Constructive Criticism

Judi Dench and Martin Sixsmith in Philomena
“Constructive Criticism”
A Review of Philomena by Nick Olszyk

MPAA Rating, PG-13
USCCB Rating, L
Reel Rating, Four Reels            

“Every saint has a past, every sinner had a future.” – Oscar Wilde

The Catholic Church, while preserved from theological error by the Holy Spirit, is made up of billions of sinners, some very great sinners, and some even in the name of the Church herself. Philomena is a painful examination of a dark chapter in Catholic history when Irish nuns would care for outcast women (prostitutes, teenage mothers, street children) by putting them to work in so called “Magdalene laundries” but force the adoption of their children. This story is told through the true life account of former laundry girl and still faithful Catholic Philomena Lee (Judi Dench) trying to find her long lost son and the secular journalist telling her story, Martin Sixsmith (Steve Coogan), who has nothing but contempt for the Catholic Church and human beings in general. Both will learn shocking truths along the way, and both will become better Christians too. Most importantly, by examining her mistakes, the Church will also become more faithful to her mission.
As an impressionable teenager, Philomena falls in love with a suave young man at a carnival resulting in a passionate one night affair. Pregnant and without any options, she agrees to work and live in the laundry to pay for her son Anthony’s care. One fateful day, an American couple adopts Anthony at only three years old as Philomena watches screaming behind a gated door. Philomena later has a wonderful family of her own but never forgets her son. This includes praying for his well being every day. The life of Martin could not have been more different. Education at Oxford and recently dismissed for a high profile government position, he has money, prestige, and nothing to do but be grumpy all day. It’s difficult to assess why he agrees to help Philomena in the first place: embarrassment for being drunk and rude to her daughter at a party, genuine interest in her hardships, or simply boredom. Martin claims to be an atheist yet spends an exuberant amount of energy cursing religion in the spirit of another young Oxford writer who said “I did not believe God existed, but I was also very angry at him for not existing.”
The contrast between Philomena and Martin is the perfect foil of Catholic Ireland and post-Anglican secular Britain.

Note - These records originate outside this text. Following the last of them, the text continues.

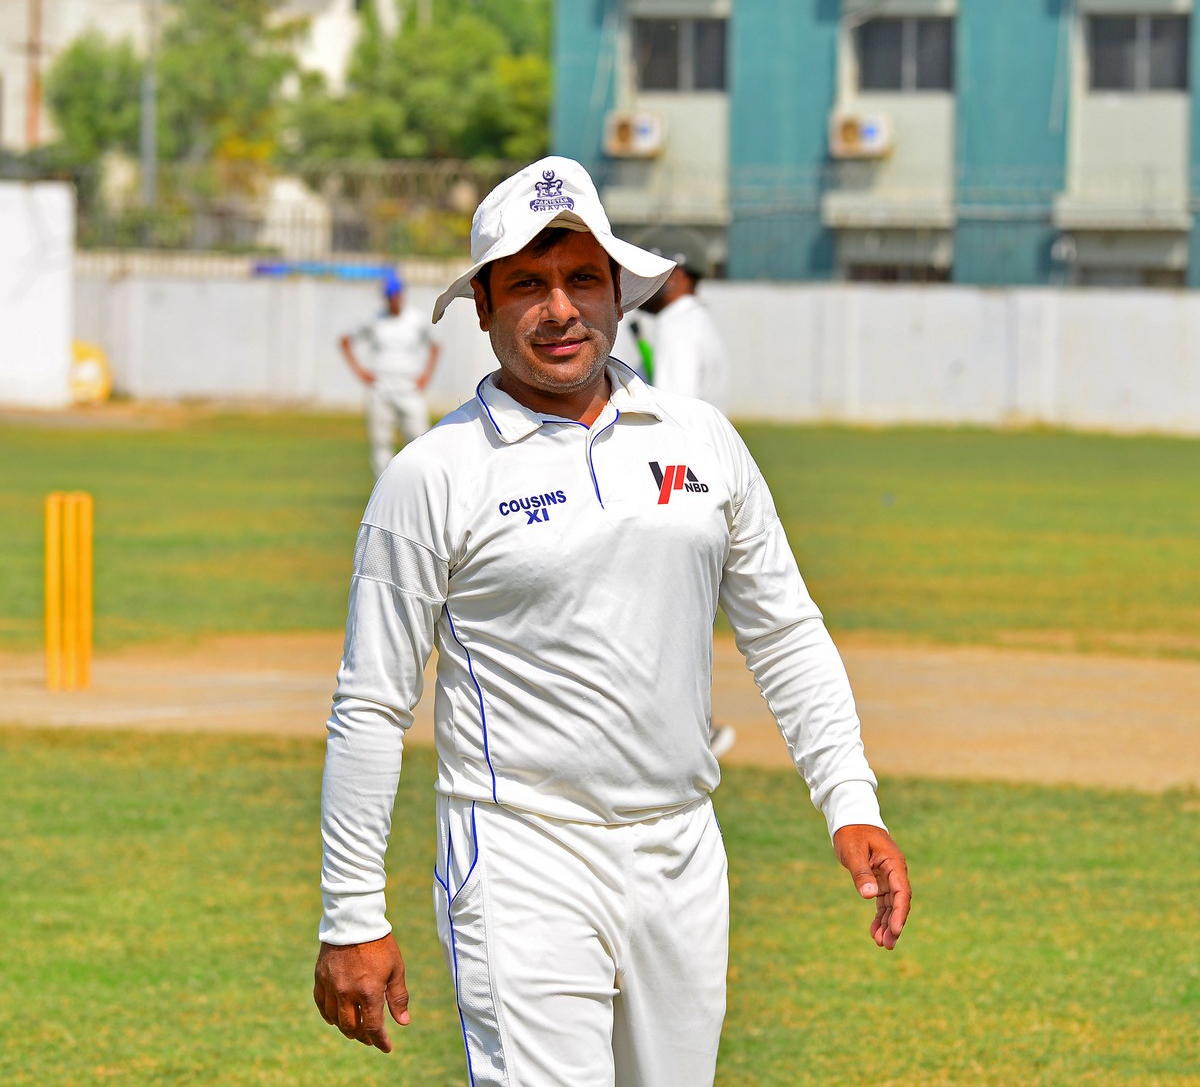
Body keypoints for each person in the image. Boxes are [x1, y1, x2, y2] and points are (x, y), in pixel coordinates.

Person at [313, 158, 911, 1087]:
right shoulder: (433, 474)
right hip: (520, 854)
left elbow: (785, 630)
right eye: (527, 284)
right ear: (483, 304)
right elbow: (371, 702)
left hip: (682, 849)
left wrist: (850, 798)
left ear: (618, 291)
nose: (560, 309)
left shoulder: (701, 439)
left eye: (582, 279)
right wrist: (353, 909)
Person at [634, 225, 736, 757]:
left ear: (674, 275)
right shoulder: (699, 325)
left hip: (669, 487)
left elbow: (666, 421)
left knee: (653, 621)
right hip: (698, 487)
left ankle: (691, 732)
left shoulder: (675, 330)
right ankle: (693, 727)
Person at [339, 272, 440, 479]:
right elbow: (345, 341)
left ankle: (416, 483)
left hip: (409, 385)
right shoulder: (374, 319)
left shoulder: (416, 319)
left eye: (396, 295)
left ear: (402, 294)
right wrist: (360, 372)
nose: (393, 299)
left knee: (419, 436)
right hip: (381, 386)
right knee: (381, 440)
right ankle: (382, 486)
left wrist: (426, 376)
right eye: (389, 296)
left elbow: (435, 346)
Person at [633, 225, 730, 412]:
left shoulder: (677, 328)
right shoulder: (694, 321)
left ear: (673, 277)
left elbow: (673, 415)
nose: (636, 281)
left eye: (645, 273)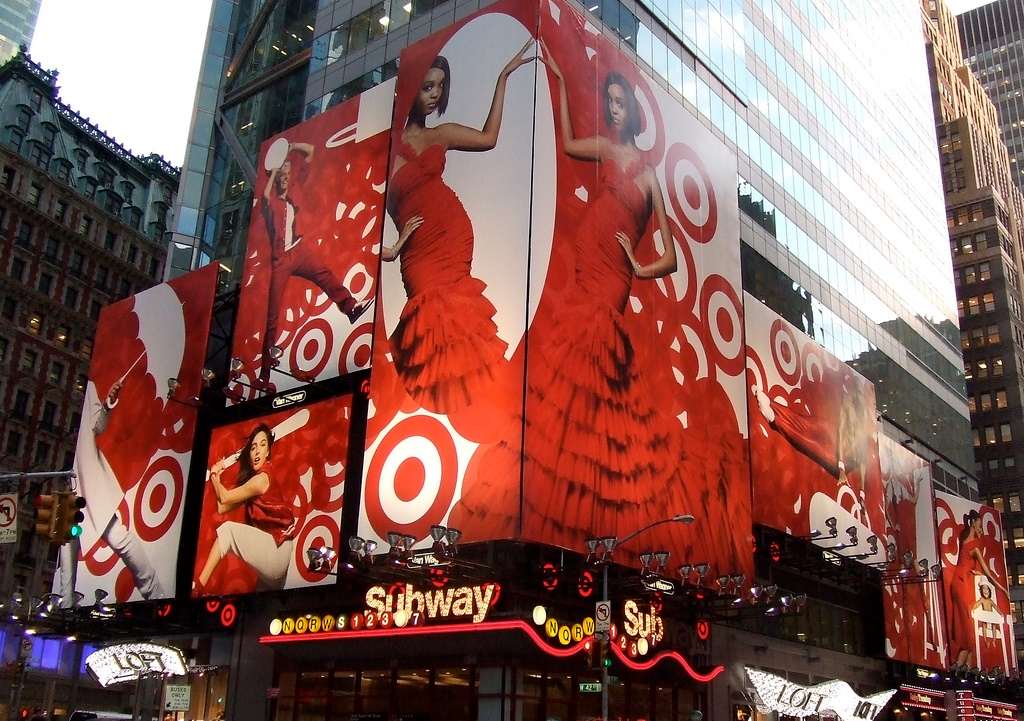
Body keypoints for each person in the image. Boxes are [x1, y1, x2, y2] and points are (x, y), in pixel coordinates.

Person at [455, 45, 720, 561]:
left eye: (620, 102)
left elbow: (670, 256)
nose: (614, 109)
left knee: (593, 369)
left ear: (634, 110)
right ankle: (562, 496)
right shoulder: (602, 148)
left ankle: (594, 506)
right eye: (610, 102)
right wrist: (558, 76)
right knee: (569, 379)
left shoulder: (649, 175)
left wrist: (638, 266)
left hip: (612, 279)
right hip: (585, 270)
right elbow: (569, 139)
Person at [381, 44, 534, 413]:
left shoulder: (441, 134)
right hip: (417, 249)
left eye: (440, 87)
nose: (435, 95)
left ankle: (476, 410)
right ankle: (447, 414)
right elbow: (366, 220)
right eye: (427, 87)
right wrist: (395, 246)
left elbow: (489, 137)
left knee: (458, 322)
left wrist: (503, 78)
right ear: (410, 90)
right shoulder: (382, 148)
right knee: (428, 323)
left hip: (451, 235)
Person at [257, 142, 371, 391]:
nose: (285, 179)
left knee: (324, 274)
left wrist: (291, 146)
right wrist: (275, 171)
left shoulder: (294, 192)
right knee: (273, 315)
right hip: (281, 260)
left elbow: (311, 152)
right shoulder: (271, 202)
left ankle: (350, 308)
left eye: (287, 175)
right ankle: (265, 371)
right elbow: (264, 196)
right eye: (282, 177)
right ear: (277, 179)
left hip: (299, 250)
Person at [74, 377, 166, 599]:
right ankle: (64, 602)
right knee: (67, 545)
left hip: (86, 485)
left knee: (119, 537)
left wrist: (107, 404)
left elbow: (97, 425)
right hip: (64, 489)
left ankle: (156, 595)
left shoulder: (89, 388)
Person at [194, 424, 296, 594]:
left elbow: (224, 497)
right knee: (260, 605)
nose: (257, 452)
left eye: (262, 445)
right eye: (253, 448)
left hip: (277, 551)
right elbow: (222, 506)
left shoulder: (261, 480)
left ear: (268, 452)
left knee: (227, 531)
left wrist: (213, 475)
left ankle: (197, 588)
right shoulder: (254, 483)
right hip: (274, 558)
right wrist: (217, 477)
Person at [948, 510, 1008, 667]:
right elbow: (987, 571)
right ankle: (961, 665)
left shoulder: (964, 538)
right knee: (968, 623)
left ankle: (966, 666)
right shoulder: (975, 546)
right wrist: (1001, 588)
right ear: (974, 523)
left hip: (959, 581)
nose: (981, 530)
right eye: (980, 526)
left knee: (966, 622)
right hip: (962, 583)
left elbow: (971, 562)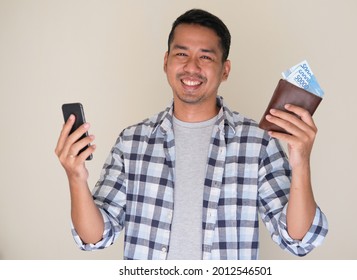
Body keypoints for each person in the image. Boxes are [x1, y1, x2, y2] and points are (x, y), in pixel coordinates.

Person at [55, 8, 328, 260]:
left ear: (225, 70)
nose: (192, 67)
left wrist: (301, 162)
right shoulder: (131, 142)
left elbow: (298, 239)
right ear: (166, 62)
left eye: (206, 56)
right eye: (182, 54)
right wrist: (75, 177)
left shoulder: (258, 142)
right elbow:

Philomena has experienced the worst of hardships including poverty, abandonment, and being traumatized by the people who were supposed to show her how to be a good Christian. Yet, she remains passionately and joyfully Catholic. She compliments the man who flips her omelets at the hotel, endures Martin’s insults, and even refuses to demonize the nuns who raised her. “Some of them were very nice,” she tells Martin. Martin challenges her: “If you asked God why all these terrible things happen in the world, what could He possibly say?” “He would say you were a [traditional Irish colloquial term of endearment] idiot.” I’d have to check my bible, but I think that was God’s response to Job as well.
Martin has every reason to be thankful to God even despite losing his job. He has a loving wife, great intelligence, and more money than he could ever use. Yet he scorns God and religious people for being ignorant and delusional. He is rightly angered with the nuns for how they have treated Philomena, yet he mimics their pharisaical “disdain for the unrighteous.” He also deliberately skews his article against Philomena’s wishes. She tells him not to use the phrase “evil nuns,” but he tells her it “sounds better.” It is an all too familiar reminder how the press has treated both Pope Benedict XVI and Pope Francis. Although one was painted well and one not so well, both were painted in the color journalists chose.
At the heart of Philomena is an extremely important lesson of humility for all religious people, especially Catholics. The nuns who took Philomena in were providing an important charity, but they also ripped families apart and were unjustly harsh to the people under their care. It is a potent reminder to orthodox Catholics who have such nostalgia for the past that life before Vatican II was not all holy cards and rosaries. Even in regards to the liturgy, Cardinal Francis Arinze pointed out that there were many liturgical abuses before Vatican II, but they were in Latin so no one paid attention. It’s extremely important for Catholics to be honest about the very real sins committed by Catholic institutions. After all, the first Pope was one of two people who betrayed Jesus. The difference is that Peter did not despair and came back to Christ.

There are some people who will no doubt call this film anti-Catholic. It is not. It is a film that is critical of a practice committed by one group of Catholics, and it is a legitimate criticism. Catholic teaching is ageless but it lives in the age of men, and the Church ignores negative feedback at the risk of turning hearts away from the true gospel. If the faults are true, Catholics must seek forgiveness and penance even if it comes from the enemies of the Church but especially when it comes from its most faithful.